Con l’implementazione del D.Lgs. 192/2025, il nuovo articolo 177-bis del TUIR rappresenta un cambiamento significativo nelle operazioni di aggregazione e riorganizzazione degli studi professionali in Italia. Introdotto nell’ambito della più ampia riforma fiscale, questo articolo ha l’obiettivo di assicurare che tali operazioni non comportino oneri fiscali ingiustificati, permettendo una maggiore flessibilità per i professionisti.
Le operazioni di conferimento degli studi professionali, in particolare quelle realizzate da studi associati o in forma di società tra professionisti (STP), hanno storicamente affrontato una tassazione penalizzante. L’Agenzia delle Entrate ha interpretato queste operazioni come realizzative, contrariamente alle norme per le attività imprenditoriali. Questa posizione si fondava su interpretazioni degli articoli 9 e 54 del TUIR, le quali comportavano tassazioni elevate sulle plusvalenze generate dai conferimenti, comprese voci come la clientela e altri beni immateriali.

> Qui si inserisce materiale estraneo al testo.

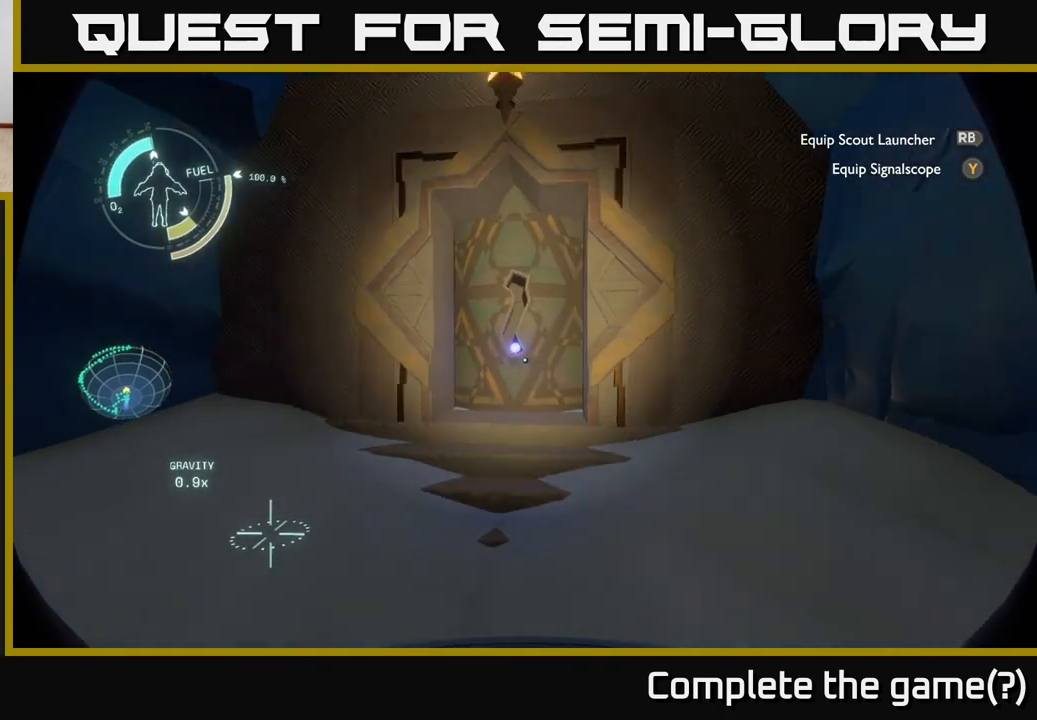
{"buttons": [], "left_stick": "up", "right_stick": "center", "events": [[83, "right_stick", "up-left"], [167, "right_stick", "up"], [450, "right_stick", "center"]]}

Il nuovo articolo 177-bis offre una definizione chiara di cosa si intenda per studio professionale. Secondo il comma 1, esso è riconosciuto come un complesso unitario di attività materiali e immateriali, che include non solo la clientela, ma anche altre passività necessarie per l’esercizio della professione. Questo approccio consente che il conferimento possa riguardare singoli rami dello studio, a condizione che questi siano considerati autonomi e idonei a costituire un complesso unitario.
L’articolo 177-bis promuove un regime di neutralità fiscale applicabile a diverse tipologie di conferimenti. Questo regime non si limita ai conferimenti di studi professionali in STP, ma si estende anche a quelli effettuati in altre società professionali. Tale estensione garantisce un ampio spettro di applicazione. Le associazioni senza personalità giuridica e le società semplici possono anch’esse beneficiare di questa misura, permettendo così una pianificazione fiscale più efficiente.
Quando un conferimento rientra sotto l’ambito di applicazione dell’articolo 177-bis, i relativi effetti fiscali sono progettati per assicurare la continuità dei valori. Il conferimento non viene considerato un evento di realizzazione di plusvalenze o minusvalenze. Di conseguenza, il professionista che effettua il trasferimento assume un valore delle partecipazioni ricevute pari alla somma dei valori fiscalmente riconosciuti delle attività e passività conferite. Questo meccanismo consente di evitare duplicazioni di imposizione e garantisce una transizione più fluida tra i vari regimi fiscali.
Un aspetto cruciale della riforma riguarda il trattamento fiscale delle cessioni della clientela, soprattutto nel contesto della cessazione dell’attività professionale. Secondo la risposta ad interpello n. 311 del 12 dicembre 2025 dell’Agenzia delle Entrate, la semplice cessione della clientela da un professionista a un altro è soggetta a IVA. Ciò implica che la cessione che non rappresenta un complesso unitario non può beneficiare delle esenzioni previste.
La normativa stabilisce che i corrispettivi derivanti dalla cessione della clientela rientrano nel reddito professionale e devono essere dichiarati secondo il principio di cassa. In pratica, ciò significa che i redditi vengono tassati nel periodo in cui sono percepiti. Inoltre, per quanto riguarda l’imposta di registro, si applicherà un’imposta fissa sul contratto di cessione. È importante notare che, per i regimi contabili e fiscali, i professionisti non possono passare dal regime ordinario al regime forfettario in corso d’anno.
L’introduzione dell’articolo 177-bis del TUIR rappresenta un passo significativo verso una maggiore neutralità fiscale per gli studi professionali in Italia. Questa modifica facilita le operazioni di aggregazione e offre nuove opportunità di pianificazione fiscale ai professionisti.